[The data — start]
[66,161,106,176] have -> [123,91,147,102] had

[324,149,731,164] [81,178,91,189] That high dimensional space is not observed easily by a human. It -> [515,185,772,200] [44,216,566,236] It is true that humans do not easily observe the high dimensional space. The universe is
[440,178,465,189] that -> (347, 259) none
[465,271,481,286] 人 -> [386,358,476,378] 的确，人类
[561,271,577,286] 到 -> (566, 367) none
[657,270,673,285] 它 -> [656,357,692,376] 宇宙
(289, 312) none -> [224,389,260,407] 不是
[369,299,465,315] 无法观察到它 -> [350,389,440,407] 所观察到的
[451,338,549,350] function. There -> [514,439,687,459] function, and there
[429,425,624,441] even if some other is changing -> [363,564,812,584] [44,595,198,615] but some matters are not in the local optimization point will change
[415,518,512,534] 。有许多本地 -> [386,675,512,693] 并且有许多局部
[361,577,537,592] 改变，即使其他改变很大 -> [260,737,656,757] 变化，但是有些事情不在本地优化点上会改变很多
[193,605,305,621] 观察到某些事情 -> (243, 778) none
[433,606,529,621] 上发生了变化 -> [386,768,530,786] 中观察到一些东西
[The data — finish]
● **Exercise objective**:
Return each line of the material in which the string "that" can be found.

● **Output for this task**:
[324,149,731,164] [81,178,91,189] That high dimensional space is not observed easily by a human. It -> [515,185,772,200] [44,216,566,236] It is true that humans do not easily observe the high dimensional space. The universe is
[440,178,465,189] that -> (347, 259) none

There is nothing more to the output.